Was am späten Vormittag des 14. Mai in der Presidential Suite des Nobel­hotels Sofitel in Manhattan tatsächlich geschah, wird nie restlos aufgeklärt werden. Nur zwei Menschen wissen es genau: Strauss-Kahn und eine 32-jährige Hotelangestellte aus Guinea. Dass es zu sexuellen Handlungen zwischen den beiden kam, steht außer Frage, nicht jedoch deren Einvernehmlichkeit. Aussage gegen Aussage – ein Gericht kann bei der Wahrheitsfindung letztlich nur auf die Glaubwürdigkeit der Beteiligten abstellen. Die Glaubwürdigkeit des mutmaßlichen Opfers wurde während der Ermittlungen offenbar so gravierend erschüttert, dass die von der Frau vertretene Version der Ereignisse berechtigte Zweifel nährte. Im paradoxesten Fall hätte sie, was den Tatbestand der versuchten Vergewaltigung betrifft, zwar die Wahrheit gesagt, wäre aufgrund anderer Widersprüche und ­Lügen damit jedoch nicht durchgekommen.

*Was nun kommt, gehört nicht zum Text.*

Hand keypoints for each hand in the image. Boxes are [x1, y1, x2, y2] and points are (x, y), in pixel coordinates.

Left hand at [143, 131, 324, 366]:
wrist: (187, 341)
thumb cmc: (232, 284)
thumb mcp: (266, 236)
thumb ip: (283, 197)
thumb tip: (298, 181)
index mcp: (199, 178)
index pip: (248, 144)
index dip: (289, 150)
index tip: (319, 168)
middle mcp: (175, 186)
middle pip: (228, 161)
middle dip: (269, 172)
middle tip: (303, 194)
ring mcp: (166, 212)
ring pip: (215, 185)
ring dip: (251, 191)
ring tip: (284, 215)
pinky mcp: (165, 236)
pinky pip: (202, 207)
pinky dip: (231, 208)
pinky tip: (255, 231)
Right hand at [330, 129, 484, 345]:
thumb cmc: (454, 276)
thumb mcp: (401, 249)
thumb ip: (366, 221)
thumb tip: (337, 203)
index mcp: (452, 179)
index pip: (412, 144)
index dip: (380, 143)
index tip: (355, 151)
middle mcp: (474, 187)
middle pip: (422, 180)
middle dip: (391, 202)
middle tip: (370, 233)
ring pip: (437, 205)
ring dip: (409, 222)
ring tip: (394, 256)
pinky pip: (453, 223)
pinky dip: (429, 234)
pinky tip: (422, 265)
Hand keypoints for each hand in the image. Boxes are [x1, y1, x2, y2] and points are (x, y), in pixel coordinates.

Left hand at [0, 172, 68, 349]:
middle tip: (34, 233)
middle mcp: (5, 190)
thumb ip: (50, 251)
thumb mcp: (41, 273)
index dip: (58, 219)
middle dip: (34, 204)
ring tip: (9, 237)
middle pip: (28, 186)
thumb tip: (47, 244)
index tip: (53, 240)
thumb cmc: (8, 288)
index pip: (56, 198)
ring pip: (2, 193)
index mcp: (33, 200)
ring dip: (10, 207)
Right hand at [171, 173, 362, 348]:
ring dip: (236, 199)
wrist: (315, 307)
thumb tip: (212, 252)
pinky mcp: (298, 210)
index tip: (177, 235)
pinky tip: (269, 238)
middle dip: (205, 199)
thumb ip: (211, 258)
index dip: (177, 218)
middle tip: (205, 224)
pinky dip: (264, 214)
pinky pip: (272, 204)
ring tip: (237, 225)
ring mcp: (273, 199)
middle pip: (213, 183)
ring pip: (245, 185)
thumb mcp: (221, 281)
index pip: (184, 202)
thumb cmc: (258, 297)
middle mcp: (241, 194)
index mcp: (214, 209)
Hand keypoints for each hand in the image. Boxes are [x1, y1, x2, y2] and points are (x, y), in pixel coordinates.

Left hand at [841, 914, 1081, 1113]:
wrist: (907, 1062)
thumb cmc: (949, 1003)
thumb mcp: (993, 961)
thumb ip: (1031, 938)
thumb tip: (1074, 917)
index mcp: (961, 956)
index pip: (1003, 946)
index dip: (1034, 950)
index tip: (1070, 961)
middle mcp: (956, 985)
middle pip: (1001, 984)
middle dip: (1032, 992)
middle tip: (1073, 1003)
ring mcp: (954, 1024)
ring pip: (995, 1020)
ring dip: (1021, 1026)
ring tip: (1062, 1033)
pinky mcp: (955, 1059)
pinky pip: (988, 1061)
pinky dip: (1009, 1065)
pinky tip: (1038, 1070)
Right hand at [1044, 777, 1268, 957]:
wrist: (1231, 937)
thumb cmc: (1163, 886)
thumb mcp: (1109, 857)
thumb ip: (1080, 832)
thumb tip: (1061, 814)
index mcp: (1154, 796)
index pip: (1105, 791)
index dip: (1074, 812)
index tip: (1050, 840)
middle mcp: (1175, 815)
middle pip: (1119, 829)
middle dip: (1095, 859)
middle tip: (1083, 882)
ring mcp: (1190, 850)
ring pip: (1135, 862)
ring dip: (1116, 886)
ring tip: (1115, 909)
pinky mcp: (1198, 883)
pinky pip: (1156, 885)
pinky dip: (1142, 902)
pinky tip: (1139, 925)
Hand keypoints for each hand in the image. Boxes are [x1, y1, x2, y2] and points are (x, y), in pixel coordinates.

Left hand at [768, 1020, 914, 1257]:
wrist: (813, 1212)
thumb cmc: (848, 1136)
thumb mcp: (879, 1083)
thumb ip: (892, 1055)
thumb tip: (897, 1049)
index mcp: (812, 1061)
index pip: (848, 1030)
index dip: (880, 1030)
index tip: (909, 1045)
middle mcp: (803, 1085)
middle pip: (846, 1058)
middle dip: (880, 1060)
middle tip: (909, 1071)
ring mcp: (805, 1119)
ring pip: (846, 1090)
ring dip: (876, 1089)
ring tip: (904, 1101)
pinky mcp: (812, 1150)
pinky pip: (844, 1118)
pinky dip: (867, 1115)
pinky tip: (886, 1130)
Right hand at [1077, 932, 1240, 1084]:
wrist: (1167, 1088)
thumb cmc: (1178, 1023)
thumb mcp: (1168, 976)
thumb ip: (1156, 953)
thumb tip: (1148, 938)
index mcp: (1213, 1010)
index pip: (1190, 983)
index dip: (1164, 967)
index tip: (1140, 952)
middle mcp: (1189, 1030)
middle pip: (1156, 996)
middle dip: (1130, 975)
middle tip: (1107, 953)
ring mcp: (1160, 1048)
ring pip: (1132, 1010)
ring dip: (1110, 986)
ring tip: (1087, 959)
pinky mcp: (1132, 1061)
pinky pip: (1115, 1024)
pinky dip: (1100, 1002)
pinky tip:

Bedrückend ist das nicht deshalb, weil die voyeuristische Neugier des massenmedial angefütterten Publikums nie abschließend befriedigt wird; bedrückend ist es, weil es den ohnehin chronisch angespannten Diskurs zwischen den Geschlechtern auf den Gefrierpunkt zurückwirft. Die Fronten verhärten sich wieder entlang archaischer Argumentationslinien: auf der einen Seite die Frauen, die angesichts zwanghaft triebgesteuerter Power-Machos wie Dominique Strauss-Kahn oder Jörg Kachelmann allen Grund zu haben glauben, in jedem Mann einen potenziellen Vergewaltiger zu sehen; auf der anderen Seite die Männer, die allenthalben weibliche Verschwörungspraktiken wittern. Selbst ein nach allen Regeln der psychologischen Geschlechterkriegsführung durchgepeitschter Musterprozess wie jener gegen den Schweizer Wettermoderator brachte keine Klärung, ­geschweige denn Entspannung: Kachelmann wurde freigesprochen; also ist er unschuldig, ­sagen die ­einen. Es war ein Freispruch „zweiter Klasse“, mangels ausreichender Beweise; die Schuldfrage bleibt weiterhin offen, ­halten die anderen ungerührt da­gegen.

Die Erbitterung dieser Debatte erklärt sich nur an der Oberfläche durch den ungebremsten Zusammenprall feministischer und chauvinistischer Denkmuster; im Kern geht es um übermächtige Konstanten der menschlichen Existenz – Sexualität und Gewalt – und die Frage, wie eine ­zivilisierte, also der existenziellen Menschenwürde ­verpflichtete Gesellschaft den Umgang damit reflektiert und regelt. Die Fälle Strauss-Kahn, Kachelmann, Schwarz­enegger, Weiner etc. beweisen, dass die Gesellschaft es bis heute nicht geschafft hat, Sexualität von Gewalt zu entkoppeln – sie schafft es ja nicht einmal, gewaltfrei über Sexualität zu diskutieren.

Deshalb werden die Fälle Strauss-Kahn, Kachelmann, Schwarzenegger, Weiner etc. auch zu keinem zivilisatorischen Erkenntnisgewinn führen, sondern zu einer Zementierung der allerdumpfsten Klischees: Männer sind Schweine – Frauen sind Luder.

Am Freitagabend wurde Dominique Strauss-Kahn nach eineinhalb Monaten verschärften Hausarrests wieder auf freien Fuß gesetzt. Sein Fall mag damit im großen Ganzen erledigt sein, das Grundproblem ist es nicht: die Aufladung von Sex mit Angst.